Homeowners who fall behind on their mortgage risk having their home taken away by the bank or lender in a process called “foreclosure." Foreclosure proceedings do not always lead to a loss of your home, at least not right away, but many prefer to simply avoid the process altogether. Those who have been through the process suffer a drop in their credit score and also must wait a set period time before buying another home. Fortunately, there are steps you can take to help you stay out of court, such as contacting your loan servicer; asking for a reinstatement; getting a loan modification; or even selling your home. This section includes tips on how to avoid foreclosure, including ways to reduce your mortgage and getting help with housing and credit counseling.

Foreclosure Prevention Counseling

If you're having a hard time paying your monthly mortgage and need help coming up with strategies to right the ship, you may want to speak with a foreclosure prevention counselor. But not all financial counselors have your best interests at heart, so make sure you work with a HUD-approved, nonprofit agency. They can provide free advice and help you determine whether a loan modification or refinance program is available.
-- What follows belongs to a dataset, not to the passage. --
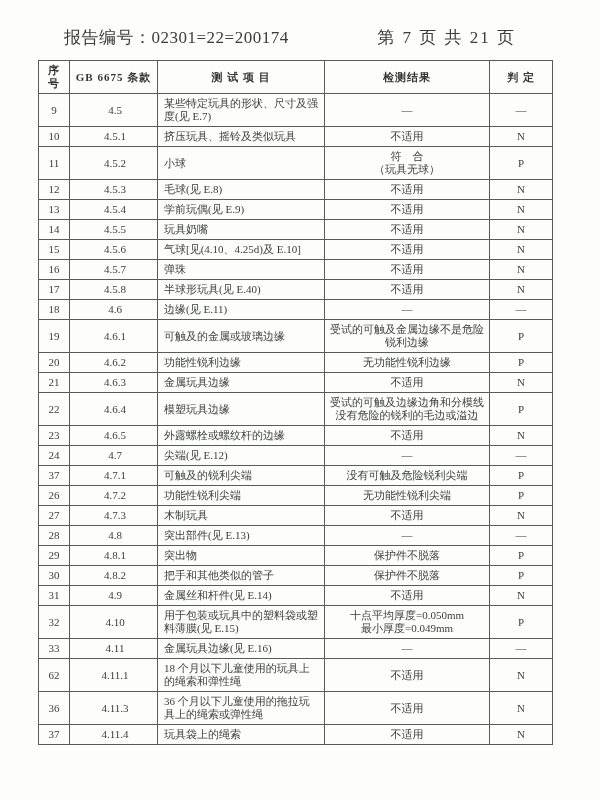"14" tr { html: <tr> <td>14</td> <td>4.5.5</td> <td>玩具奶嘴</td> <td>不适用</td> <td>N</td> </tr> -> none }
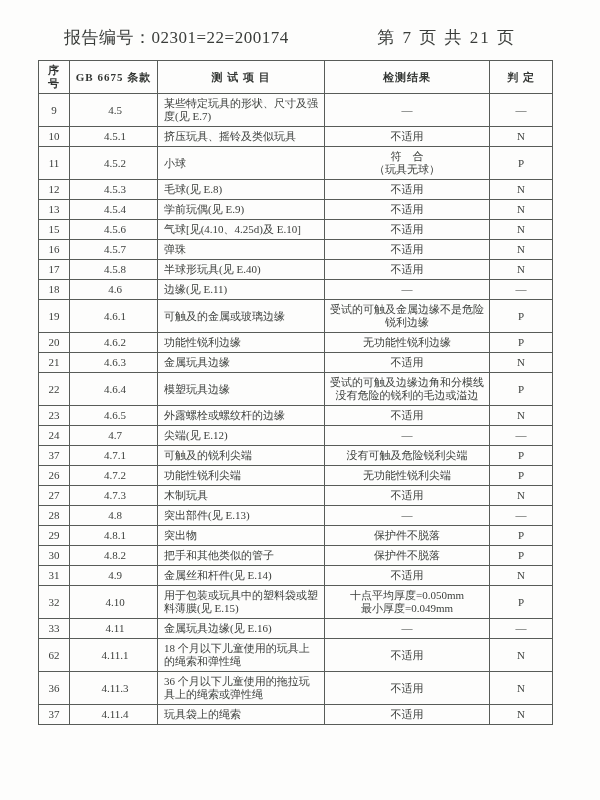"22" tr { html: <tr> <td>22</td> <td>4.6.4</td> <td>模塑玩具边缘</td> <td>受试的可触及边缘边角和分模线 没有危险的锐利的毛边或溢边</td> <td>P</td> </tr> -> none }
If a counseling agency charges a fee for advice or offers a scheme that will "rescue" you from foreclosure, it may be a scam. And if an agency tells you to send your mortgage directly to them, you need to know that this is illegal.

Working Directly with the Lender

The lender may seem like the last one you want to call if you're having trouble with your mortgage, but it's often in your best interest to do so. Lenders may make it difficult, but they generally would rather work out an arrangement that allows you to stay in your home than go into foreclosure and be stuck with another home to sell. They may offer any one of the following solutions:

  • Forbearance - Lender may reduce or suspend payments for a period of time, but borrower must prove that extra funds will be available at a later time (such as a tax refund or work bonus).
  • Loan Modification - This involves a rewriting of the mortgage terms (or just changes to a few of the original terms).
  • Reinstatement - Often used in conjunction with a forbearance, this allows borrower to make missed payments within a given timeframe.
  • Repayment Plan - Usually, this involves a negotiated amount added to the monthly mortgage in order to pay off past due balances.
  • Refinance - This option is available only if you have enough equity in your home to pay off the old mortgage and other fees with the new mortgage.

Remember, time is of the essence. Contact your lender as soon as you believe you may need help with your mortgage in order to avoid foreclosure.

Bankruptcy

If all other options have been exhausted and you still can't afford your mortgage, or if your home already has been put into foreclosure, you may need to file for bankruptcy. And once you're in bankruptcy, all debt collection activities (including foreclosure) are put on hold. This grace period can sometimes give homeowners the chance to dig out from debt or negotiate with the lender. Bankruptcy only should be used as a last resort, though, since it will have long-lasting financial implications.